Second Circuit Confusion

circumlocutions
2 min readJul 12, 2019

The NYT reports:

President Trump has been violating the Constitution by blocking people from following his Twitter account because they criticized or mocked him, a federal appeals court ruled on Tuesday.

Trump’s lawyers initially argued that Trump’s blocking was the action of a private individual, but that argument quickly fell apart. The ruling correctly observes (and Trump’s lawyers quickly conceded) that Trump uses his Twitter account for official government business — announcing policies, nominations, appointments. The rules regarding restrictions on viewpoint discrimination in public spaces, the Court argues, must apply.

Via https://faketrumptweet.com

The core of the Court’s argument is that by blocking accounts, Trump has limited a person’s speech in a public forum.

A blocked account is prevented from viewing any of the President’s tweets, replying to those tweets, retweeting them, or liking them.

A blocked account is prevented. But a blocked person is not.¹

The Court makes much of the workarounds people can do to view and interact with his tweets, describing them as verbosely as possible and rejecting them all as “burdensome.” Opening a new account is burdensome, the Court claims, even though doing so takes less than two minutes. Is that too much work for these plaintiffs? If so, just open a private browsing window. It literally takes less than one second.² Add another two seconds to navigate to his Twitter account. Then you can view Trump’s stream of banality unhindered.³

The NYT refers to Twitter comments as a “digital town hall,” a curious metaphor. Blocking Twitter accounts is not like preventing individuals from protesting during a town hall meeting. It’s more like telling them to protest outside so the speaker doesn’t have to listen, for a blocked account can still criticize or mock the president elsewhere on Twitter. That is, it limits the blocking person’s engagement with an antagonist, but not the speech of that antagonist. And for a social media site with a lot of antagonistic speech, the ability to block accounts is socially necessary.

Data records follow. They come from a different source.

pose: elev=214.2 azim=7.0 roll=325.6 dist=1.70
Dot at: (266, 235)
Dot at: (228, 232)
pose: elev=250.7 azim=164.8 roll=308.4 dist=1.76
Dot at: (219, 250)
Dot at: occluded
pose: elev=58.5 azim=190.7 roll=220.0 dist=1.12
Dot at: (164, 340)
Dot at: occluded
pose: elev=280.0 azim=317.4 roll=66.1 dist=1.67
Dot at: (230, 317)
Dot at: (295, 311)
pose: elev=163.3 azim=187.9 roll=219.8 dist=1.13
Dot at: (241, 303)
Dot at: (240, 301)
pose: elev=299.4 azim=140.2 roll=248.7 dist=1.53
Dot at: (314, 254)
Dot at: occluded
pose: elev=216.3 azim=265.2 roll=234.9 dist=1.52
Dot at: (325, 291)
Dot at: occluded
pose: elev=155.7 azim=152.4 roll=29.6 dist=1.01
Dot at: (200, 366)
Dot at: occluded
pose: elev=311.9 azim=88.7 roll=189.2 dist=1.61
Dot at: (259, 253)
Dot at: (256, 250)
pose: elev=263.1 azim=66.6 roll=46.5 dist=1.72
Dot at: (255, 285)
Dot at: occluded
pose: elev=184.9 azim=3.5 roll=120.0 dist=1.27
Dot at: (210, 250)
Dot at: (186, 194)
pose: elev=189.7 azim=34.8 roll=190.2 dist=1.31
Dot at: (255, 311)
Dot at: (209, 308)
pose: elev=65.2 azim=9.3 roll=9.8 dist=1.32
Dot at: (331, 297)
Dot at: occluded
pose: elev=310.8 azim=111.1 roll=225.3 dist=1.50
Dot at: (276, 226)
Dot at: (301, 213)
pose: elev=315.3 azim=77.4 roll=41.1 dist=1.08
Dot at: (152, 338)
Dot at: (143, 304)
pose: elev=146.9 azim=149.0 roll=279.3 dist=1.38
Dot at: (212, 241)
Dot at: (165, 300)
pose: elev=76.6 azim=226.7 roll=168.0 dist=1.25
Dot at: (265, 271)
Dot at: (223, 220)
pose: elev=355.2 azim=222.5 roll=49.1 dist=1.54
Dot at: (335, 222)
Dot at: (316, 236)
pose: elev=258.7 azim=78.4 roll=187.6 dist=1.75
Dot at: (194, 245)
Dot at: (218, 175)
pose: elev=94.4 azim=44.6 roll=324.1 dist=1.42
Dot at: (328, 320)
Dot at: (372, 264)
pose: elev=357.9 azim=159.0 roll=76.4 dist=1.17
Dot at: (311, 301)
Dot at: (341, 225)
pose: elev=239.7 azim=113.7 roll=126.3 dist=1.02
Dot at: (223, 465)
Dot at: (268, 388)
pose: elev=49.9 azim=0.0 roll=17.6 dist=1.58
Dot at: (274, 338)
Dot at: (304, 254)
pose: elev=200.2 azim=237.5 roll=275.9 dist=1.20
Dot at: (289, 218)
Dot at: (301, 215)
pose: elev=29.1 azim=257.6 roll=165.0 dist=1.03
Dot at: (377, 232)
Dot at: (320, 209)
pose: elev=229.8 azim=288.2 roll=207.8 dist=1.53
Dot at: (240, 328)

Until Citizens United 2.0 declares that accounts are people too, with free speech rights, blocking Twitter accounts should remain standard practice for any Twitter user, including Trump.

[1] Twitter’s loose coupling of accounts with persons is different than Facebook’s. Twitter makes it easy for a single person to have multiple Twitter accounts.

[2] In Firefox, press Ctrl+Shift+P. In Chrome, press Ctrl+Shift+N. Or you can right-click on a link and select “Open link in New Private Window.” Again, not burdensome.

[3] If each plaintiff pays $1000 to a charity of my choice, I’ll even write a Firefox plugin that injects Trump’s tweets into your timeline and let’s you easily tweet screenshots of Trump’s tweets.